Build a risk-coverage curve from scores and per-sample errors.

Usage

Source

RiskCoverageMetric()

Collects per-sample scores and per-sample residuals across multiple update calls and computes summary area-under-curve values using seapig.risk_coverage.risk_coverage.

Parameters

risk: (generalized, selective) = "generalized"

Which risk definition to use when computing the curve. Must be either 'generalized' or 'selective'.

n_bins: int = 100

Number of bins used to downsample the curve when computing AUC summaries.

error_metric: torchmetrics.Metric | torchmetrics.MetricCollection | None = None

Metric or collection that computes per-sample residuals. It must return a 1-D tensor of shape (batch,) when compute is called.
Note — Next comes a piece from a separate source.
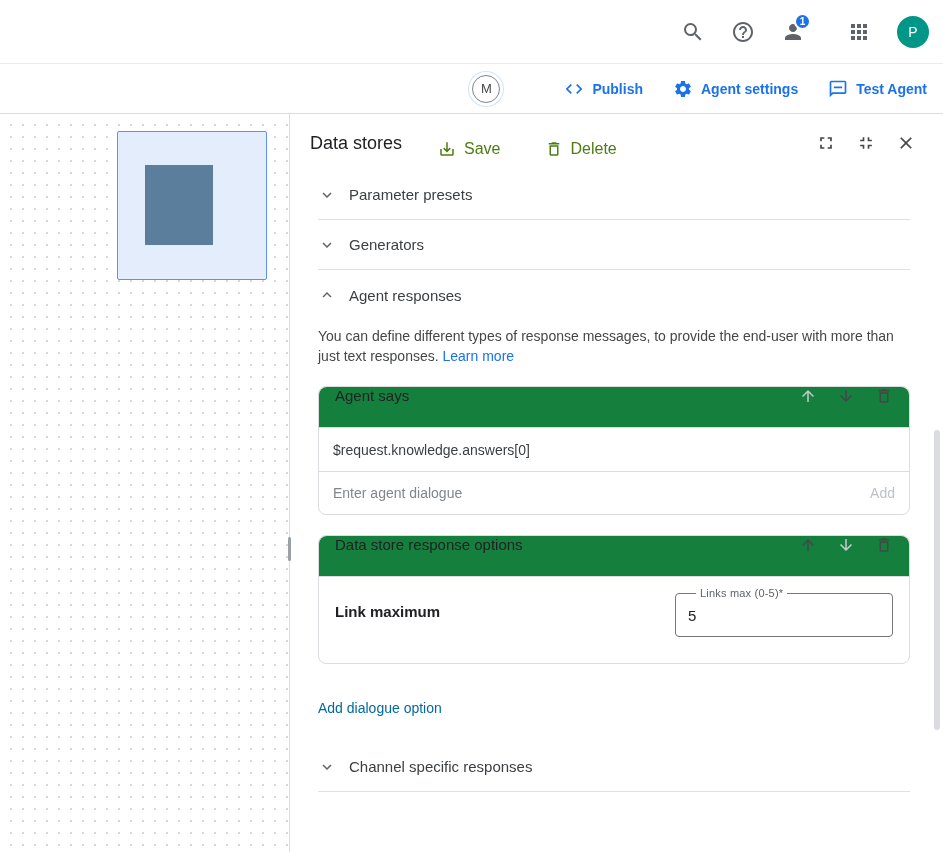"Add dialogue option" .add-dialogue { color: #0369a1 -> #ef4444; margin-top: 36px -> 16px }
error_fn: callable or None = None
Deprecated legacy function (preds, target) -> residuals. Use error_metric instead.

Notes

The compute method returns three tensors: rc/auc_empirical, rc/auc_reference, and rc/auc_excess. The last computed complete curve object (RiskCoverage) is available via get_curve.

Examples

import torch
from seapig.metric import RiskCoverageMetric

metric = RiskCoverageMetric(risk="generalized")
preds = torch.rand(50, 1)
target = torch.rand(50, 1)
scores = torch.rand(50)
metric.update(preds, target, scores)
results = metric.compute()
print(results)
_ = metric.get_curve().plot()
{'rc/auc_empirical': tensor(0.2052), 'rc/auc_reference': tensor(0.1323), 'rc/auc_excess': tensor(0.0729)}

Methods

Name Description
compute() Compute AUC summaries for the accumulated risk–coverage curve.
reset() Reset all accumulated state.
update() Store scores and residuals for later curve computation.
get_curve() Return the last computed curve(s), or None if not computed yet.

compute()

Compute AUC summaries for the accumulated risk–coverage curve.

Usage

Source

compute()

Returns a dict with keys rc/auc_empirical, rc/auc_reference, and rc/auc_excess. If multiple residual streams are present, results are prefixed with the corresponding metric name.


reset()

Reset all accumulated state.

Usage

Source

reset()

The generic scores and residuals buffers are cleared, as are any per-metric residual buffers created when error_metric is a MetricCollection. After a reset, accessing a per-metric residual attribute before the next update call will yield an empty tensor. A UserWarning is emitted to make this behaviour explicit.


update()

Store scores and residuals for later curve computation.

Usage

Source

update(preds, target, scores)
Parameters
preds: torch.Tensor

Model outputs and targets. These are passed to error_fn to compute per-sample residuals.

target: torch.Tensor

Model outputs and targets. These are passed to error_fn to compute per-sample residuals.

scores: torch.Tensor
Per-sample uncertainty scores (lower values indicate lower uncertainty).

get_curve()

Return the last computed curve(s), or None if not computed yet.

Usage

Source

get_curve(metric_name=None)

See Also

RiskCoverage